--- WRITTEN INSTRUCTION ---
Count the lines in the rows below that contain the string "common", and reply with the number alone.

--- DATA ROWS ---
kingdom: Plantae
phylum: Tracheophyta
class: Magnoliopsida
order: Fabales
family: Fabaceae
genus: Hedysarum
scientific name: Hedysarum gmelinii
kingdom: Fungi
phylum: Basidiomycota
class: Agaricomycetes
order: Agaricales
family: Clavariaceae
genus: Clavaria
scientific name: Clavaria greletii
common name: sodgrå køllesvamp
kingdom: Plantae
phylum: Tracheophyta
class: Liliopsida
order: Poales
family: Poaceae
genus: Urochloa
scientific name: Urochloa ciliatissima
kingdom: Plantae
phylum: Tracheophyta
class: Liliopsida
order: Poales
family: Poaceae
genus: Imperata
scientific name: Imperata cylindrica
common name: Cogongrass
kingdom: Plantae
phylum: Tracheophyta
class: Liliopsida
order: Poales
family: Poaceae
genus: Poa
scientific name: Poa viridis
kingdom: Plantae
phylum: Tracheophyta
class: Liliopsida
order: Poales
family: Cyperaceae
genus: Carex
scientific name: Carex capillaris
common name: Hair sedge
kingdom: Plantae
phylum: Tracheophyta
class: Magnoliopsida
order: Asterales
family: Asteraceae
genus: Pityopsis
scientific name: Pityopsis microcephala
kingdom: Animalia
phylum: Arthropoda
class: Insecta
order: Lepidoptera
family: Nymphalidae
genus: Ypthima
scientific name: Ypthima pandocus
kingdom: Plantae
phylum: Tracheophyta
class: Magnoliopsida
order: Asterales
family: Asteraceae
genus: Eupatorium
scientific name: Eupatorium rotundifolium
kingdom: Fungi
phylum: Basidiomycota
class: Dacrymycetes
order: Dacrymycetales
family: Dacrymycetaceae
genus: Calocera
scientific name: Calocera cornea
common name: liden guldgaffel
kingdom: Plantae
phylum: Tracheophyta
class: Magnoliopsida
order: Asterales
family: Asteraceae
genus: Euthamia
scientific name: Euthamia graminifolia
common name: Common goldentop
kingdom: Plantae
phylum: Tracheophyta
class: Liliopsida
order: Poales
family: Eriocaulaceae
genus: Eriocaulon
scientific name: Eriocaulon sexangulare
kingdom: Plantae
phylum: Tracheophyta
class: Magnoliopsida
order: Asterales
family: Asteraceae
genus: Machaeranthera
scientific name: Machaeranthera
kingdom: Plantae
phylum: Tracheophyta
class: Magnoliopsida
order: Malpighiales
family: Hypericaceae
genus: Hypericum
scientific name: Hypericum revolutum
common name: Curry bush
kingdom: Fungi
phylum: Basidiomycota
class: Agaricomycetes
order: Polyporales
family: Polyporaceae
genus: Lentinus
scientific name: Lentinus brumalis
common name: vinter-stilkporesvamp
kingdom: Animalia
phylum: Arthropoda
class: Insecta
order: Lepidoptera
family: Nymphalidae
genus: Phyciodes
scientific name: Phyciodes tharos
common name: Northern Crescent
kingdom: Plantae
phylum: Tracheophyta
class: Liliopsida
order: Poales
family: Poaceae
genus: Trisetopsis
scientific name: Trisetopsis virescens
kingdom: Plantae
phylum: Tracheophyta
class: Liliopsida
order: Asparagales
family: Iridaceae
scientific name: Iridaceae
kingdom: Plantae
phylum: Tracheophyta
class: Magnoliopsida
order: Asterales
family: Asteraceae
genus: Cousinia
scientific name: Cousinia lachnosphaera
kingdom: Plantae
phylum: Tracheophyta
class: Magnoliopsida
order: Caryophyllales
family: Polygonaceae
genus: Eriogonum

--- EXERCISE SOLUTION ---
8